SAN BENEDETTO DEL TRONTO – “Mi sono imposto di prendere del tempo per meditare; un sindaco non può dare risposte impulsive”: la premessa di Giovanni Gaspari sulla vicenda della Grande Opera è chiara e non lascia trasparire quello che poi invece avviene. Ovvero un lungo ed intenso sfogo nel quale il primo cittadino non risparmia stoccate all’imprenditore Gino Gasparretti, che in extremis ha proposto al Comune a nome della società ColVerde un appezzamento di terreno di 15 mila metri quadrati situato sulla collina tra la Statale Adriatica e la strada Salaria.

“Perché questo regalo? Lo si fa se si è filantropi e senza chiedere nulla in cambio, mentre Gasparretti ha avuto quasi duemila giorni di tempo per farsi avanti, pensando bene di aspettare la vigilia del consiglio comunale che delibererà sull’area da dare alla Fondazione Carisap”. Una schiacciata ad orologeria secondo Gaspari, che a sua volta avrebbe nella figura di Bruno Gabrielli il suo alzatore perfetto.

Un input (“Ci appelliamo ai privati, ora o mai più”, aveva dichiarato all’unisono il Pdl ventiquattr’ore prima) giunto nella giornata di Santo Stefano ed affatto gradito al numero uno di Viale de Gasperi: “Cosa si son detti l’imprenditore ed il candidato del centrodestra? Quali promesse nascoste ci sono? Il filantropo vero non pubblicizza le proprie intenzioni. L’offerta l’avrebbe dovuta fare alla Fondazione, non in conferenza stampa. Non vorrei che per ripicca si tenti oggi di far saltare il tavolo. E’ grave che il Popolo della Libertà si presti a sposare questa causa. Si tratterebbe – continua Gaspari – di subalternità. Inoltre, all’Organo d’indirizzo della Fondazione chiedo serenità nel momento in cui si dovrà decidere. Con l’odio e la vendetta non si costruisce nulla. Serve gente pacata, priva di risentimento, che operi per il bene del territorio”.

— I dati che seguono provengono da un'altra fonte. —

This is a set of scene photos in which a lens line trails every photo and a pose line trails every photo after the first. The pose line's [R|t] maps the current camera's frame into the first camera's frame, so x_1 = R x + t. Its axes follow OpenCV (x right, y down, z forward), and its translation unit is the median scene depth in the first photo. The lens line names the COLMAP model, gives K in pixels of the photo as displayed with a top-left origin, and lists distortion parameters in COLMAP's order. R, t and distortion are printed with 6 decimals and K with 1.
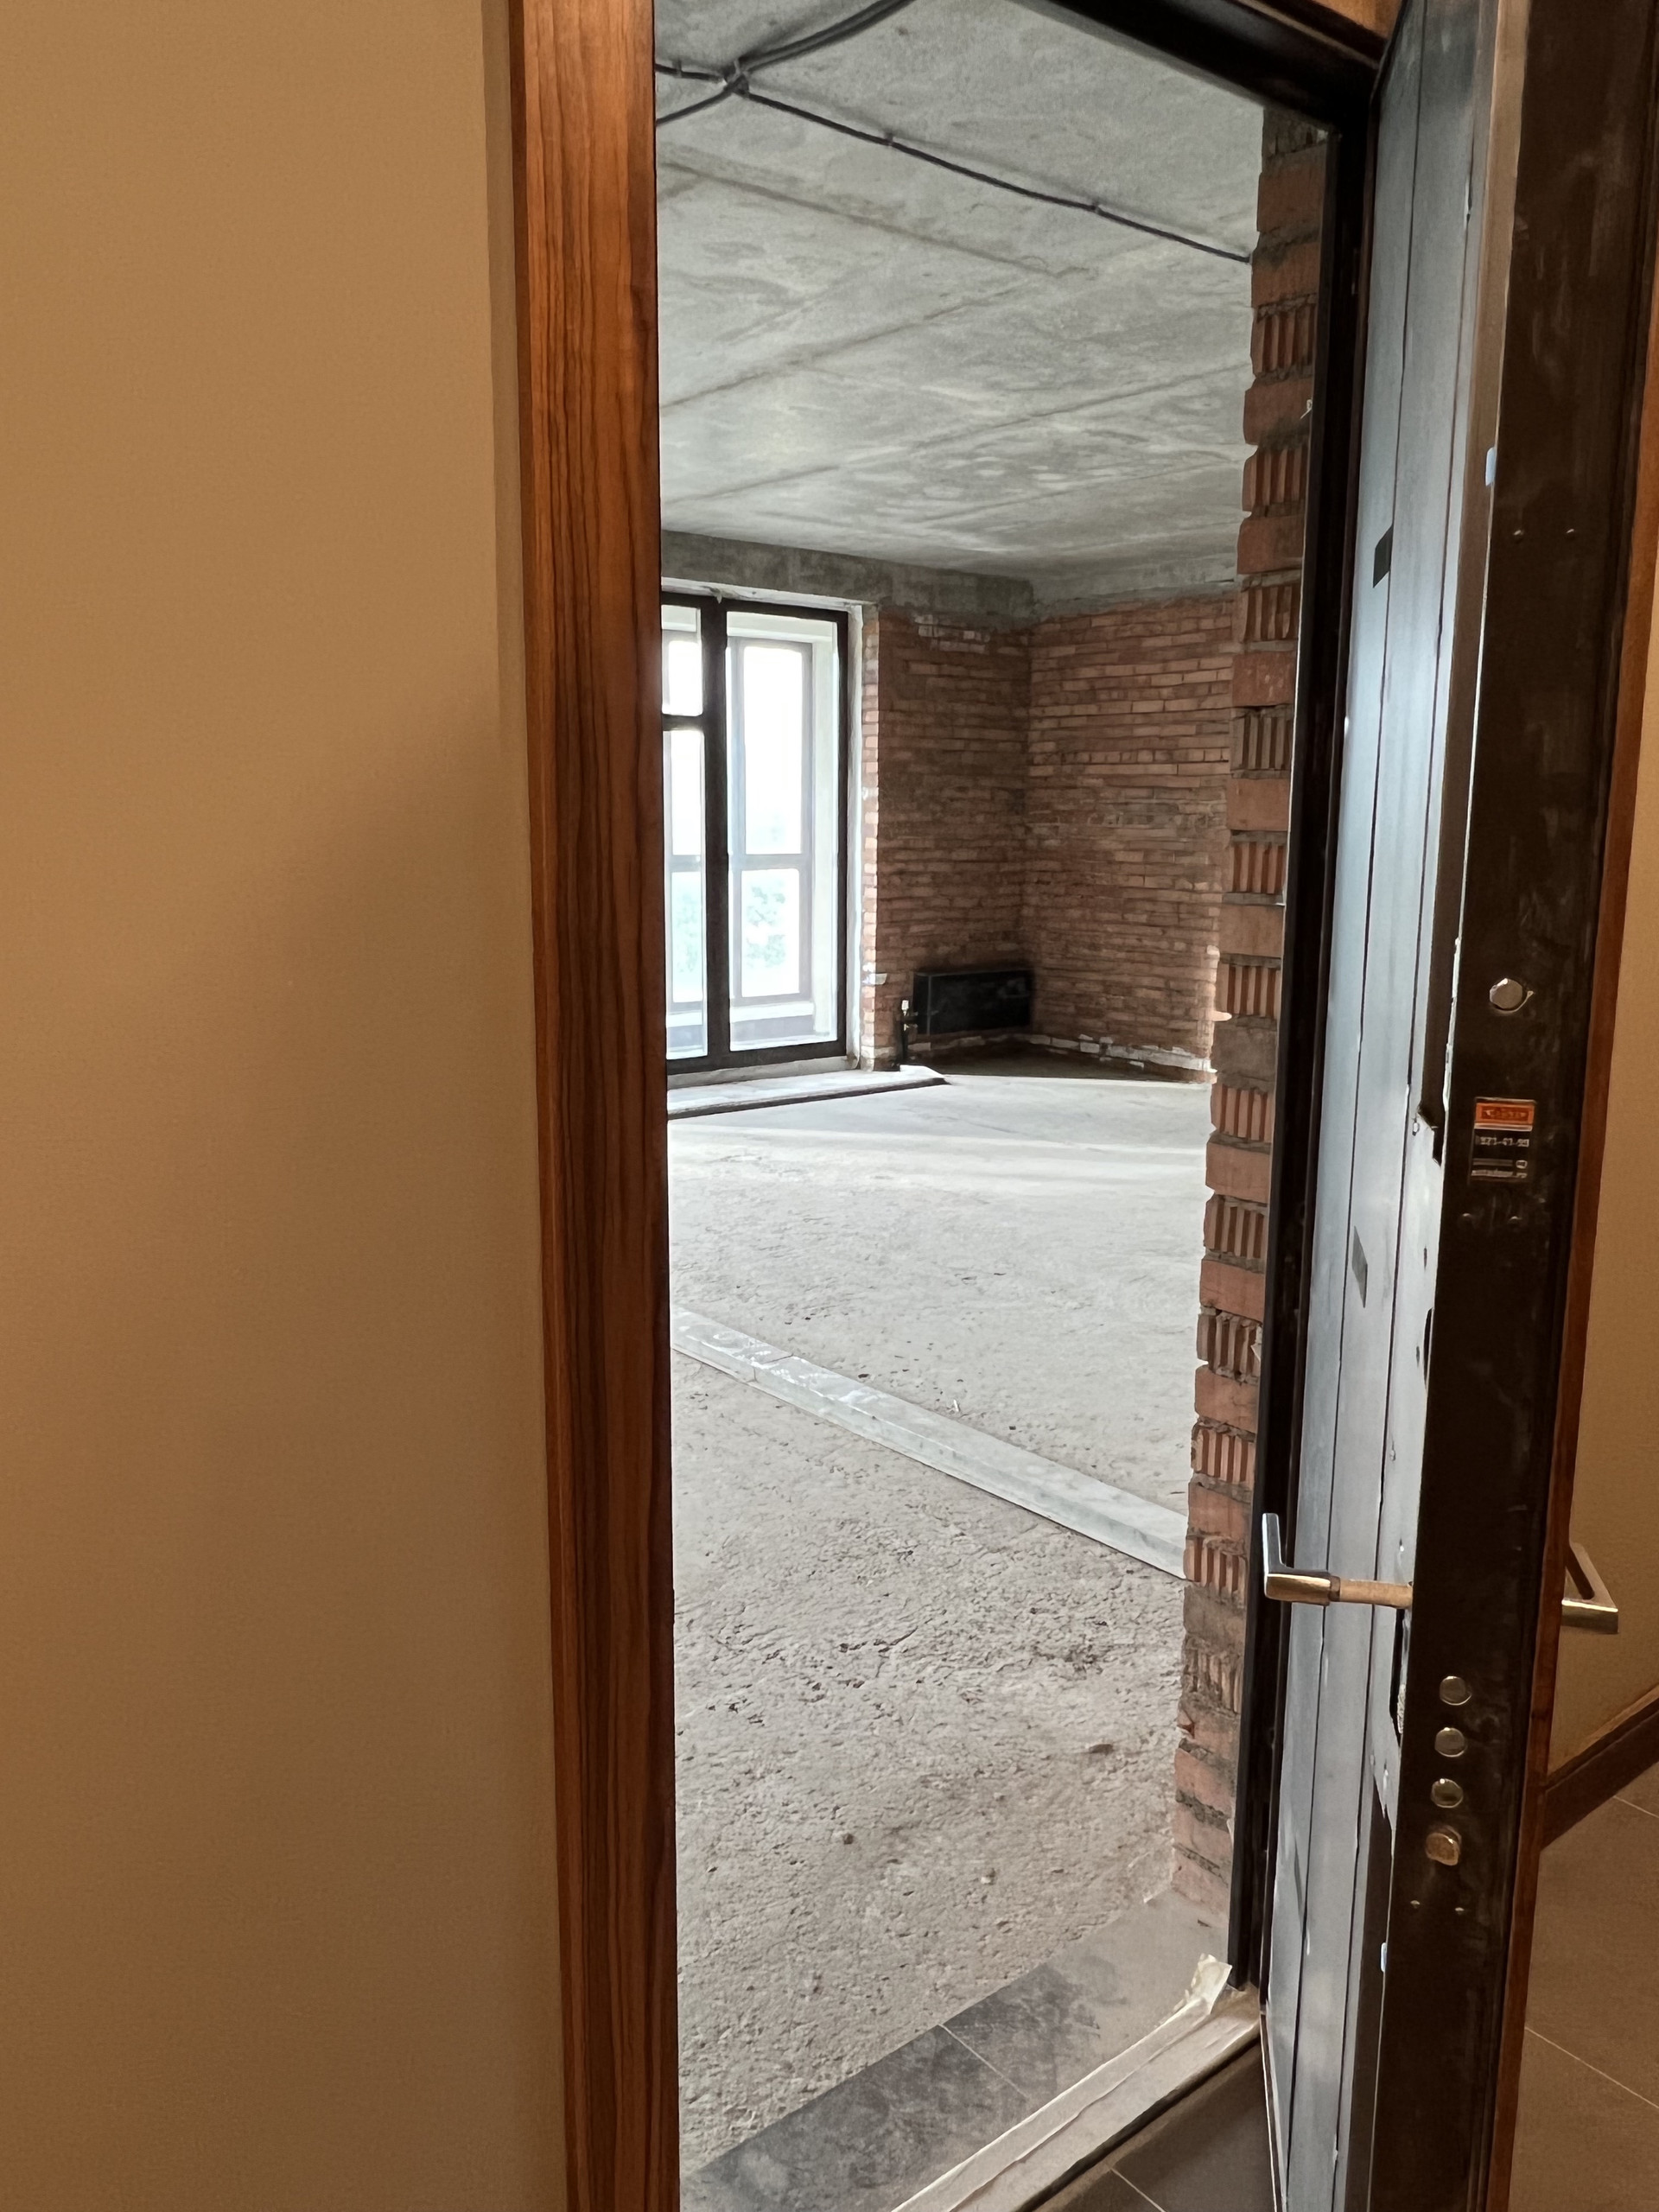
lens RADIAL K [[1637.7, 0, 825.6], [0, 1637.7, 1104.6], [0, 0, 1]] dist [-0.001383, -0.000229]
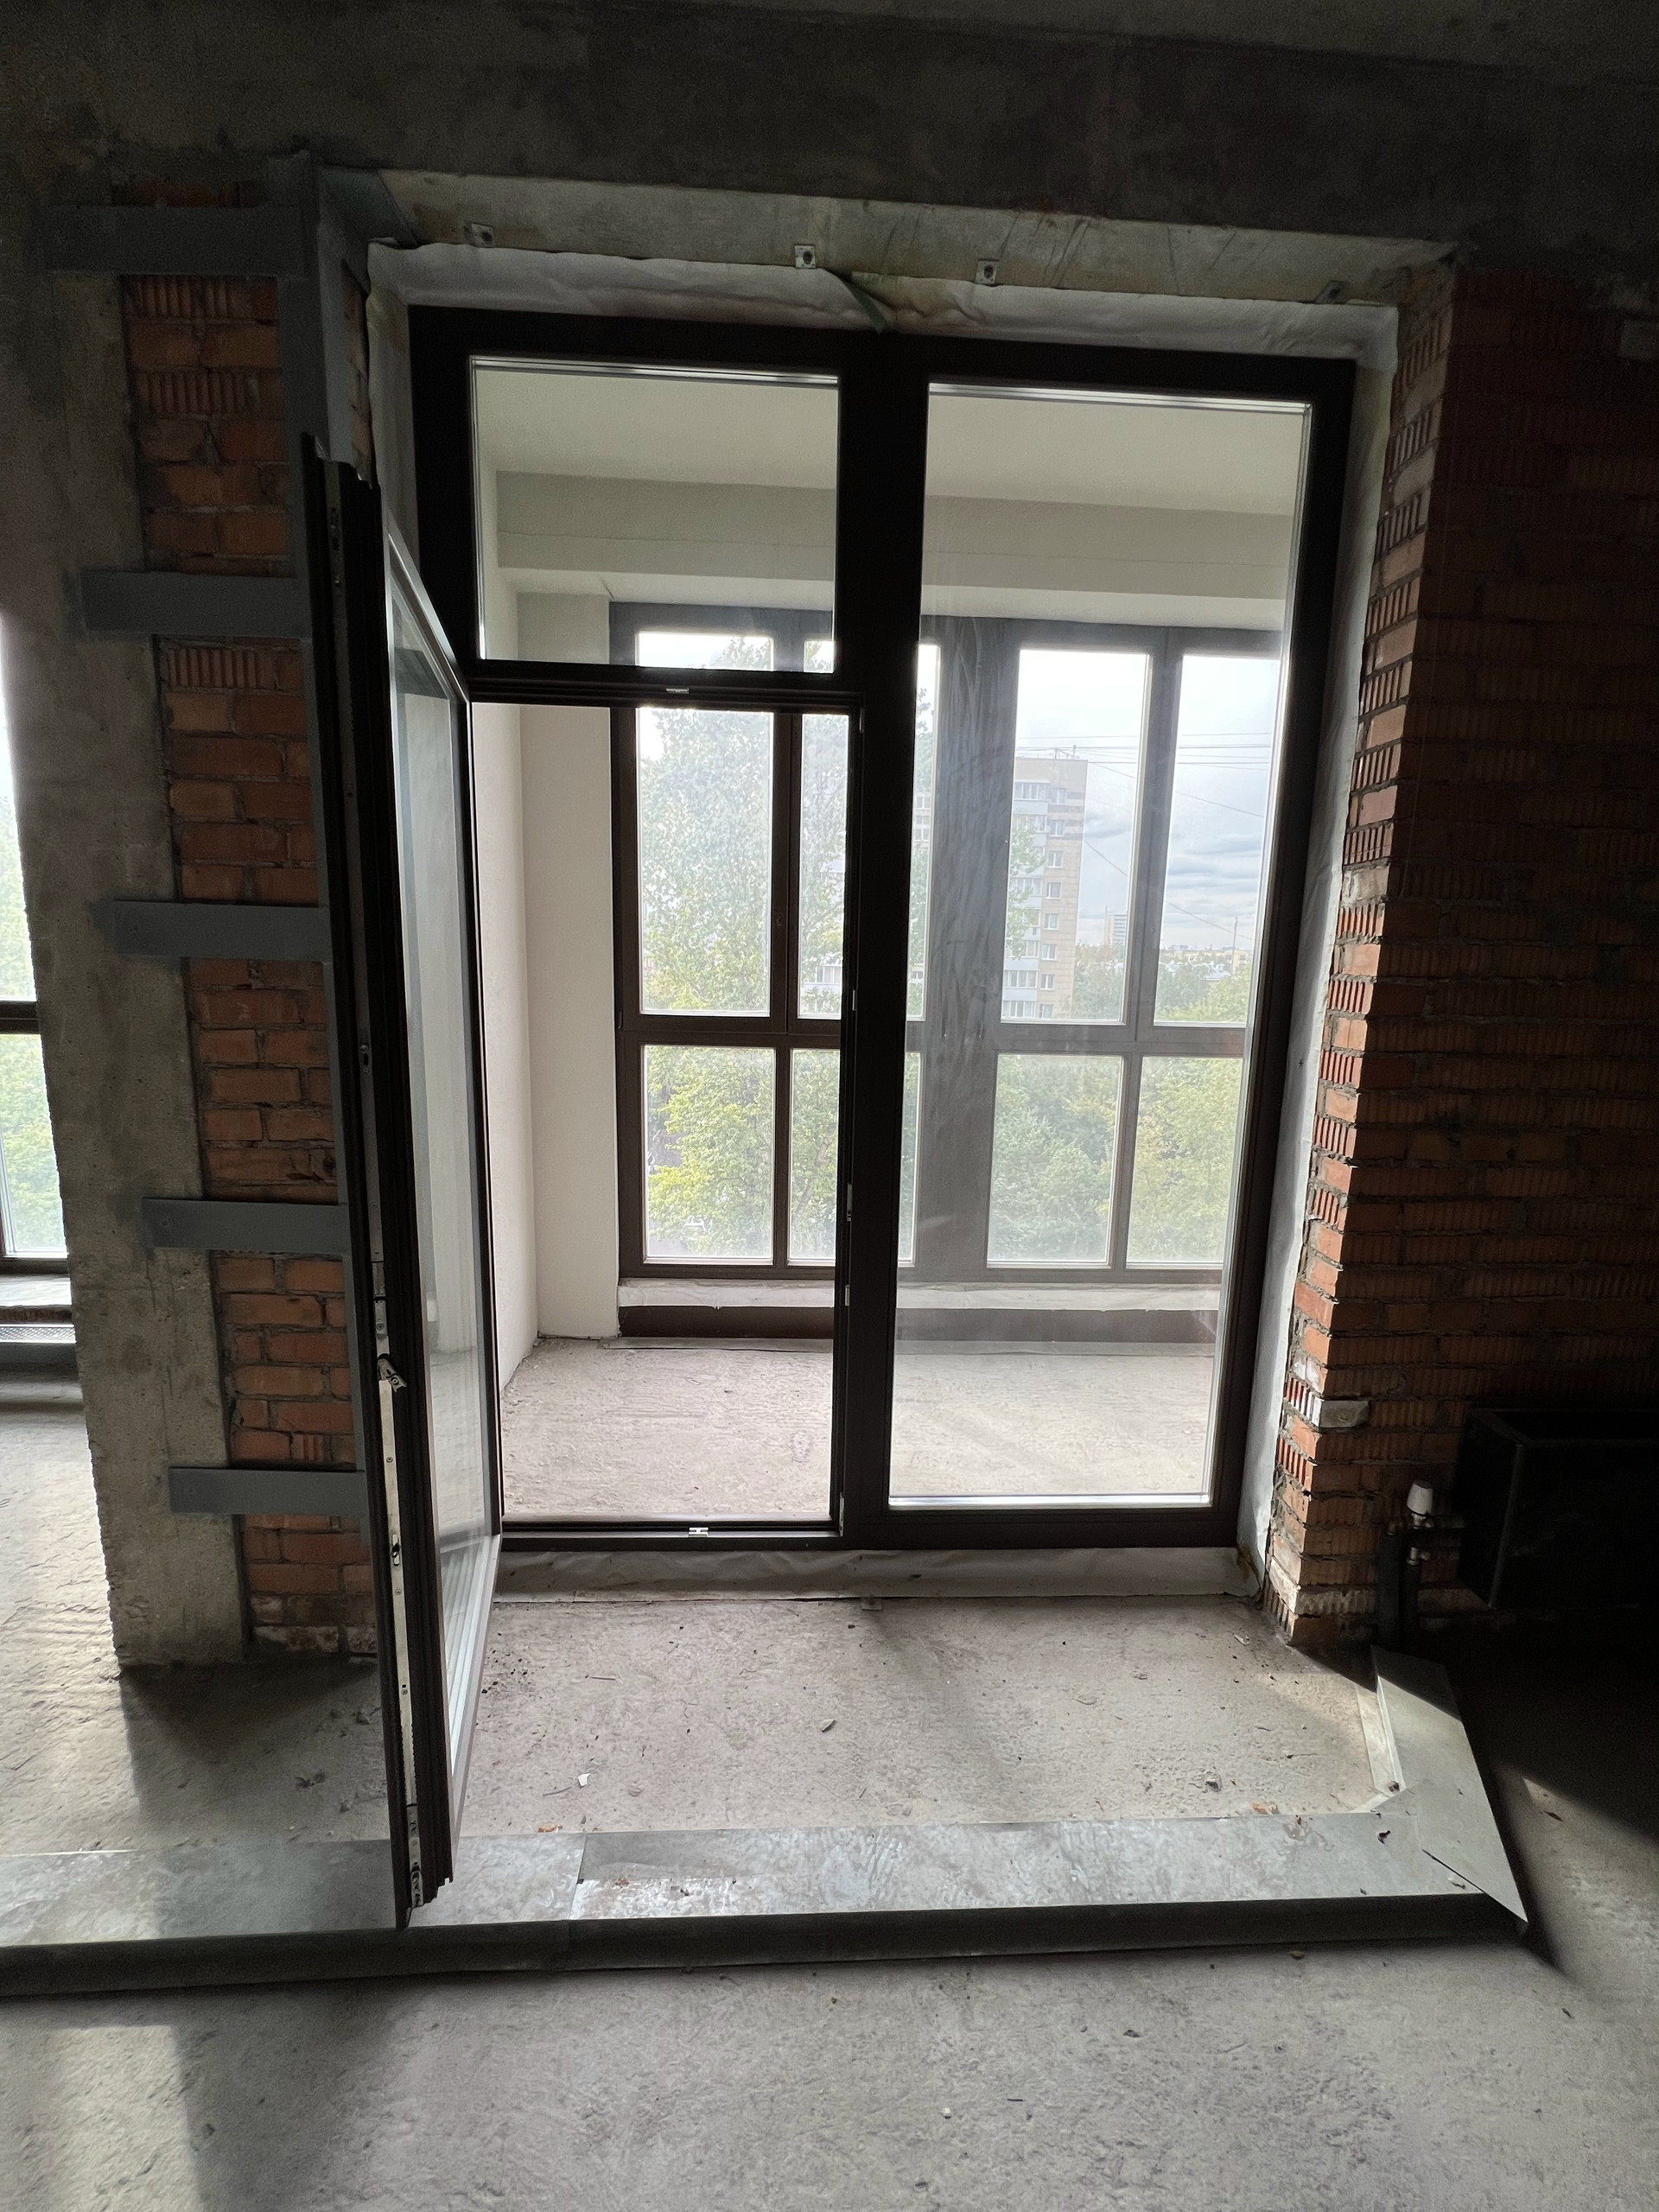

Prove di un clima che, nonostante le festività natalizie, rimane bollente. “A me – prosegue il sindaco – interessa solo il bene della città, ad altri il bene personale. Le idee dell’amministrazione comunale partono dalle esigenze e dai bisogni collettivi”. Peccato però che tutto avvenga all’ultimo respiro, a tre giorni dalla scadenza imposta da Vincenzo Marini Marini. Un disappunto sottolineato pure da Giorgio De Vecchis nel corso della Commissione Urbanistica del 23 dicembre scorso, quando l’esponente finiano riferendosi all’altro progetto in ballo di Via Togliatti contestò “il cambiamento delle carte in tavola a tempo scaduto”.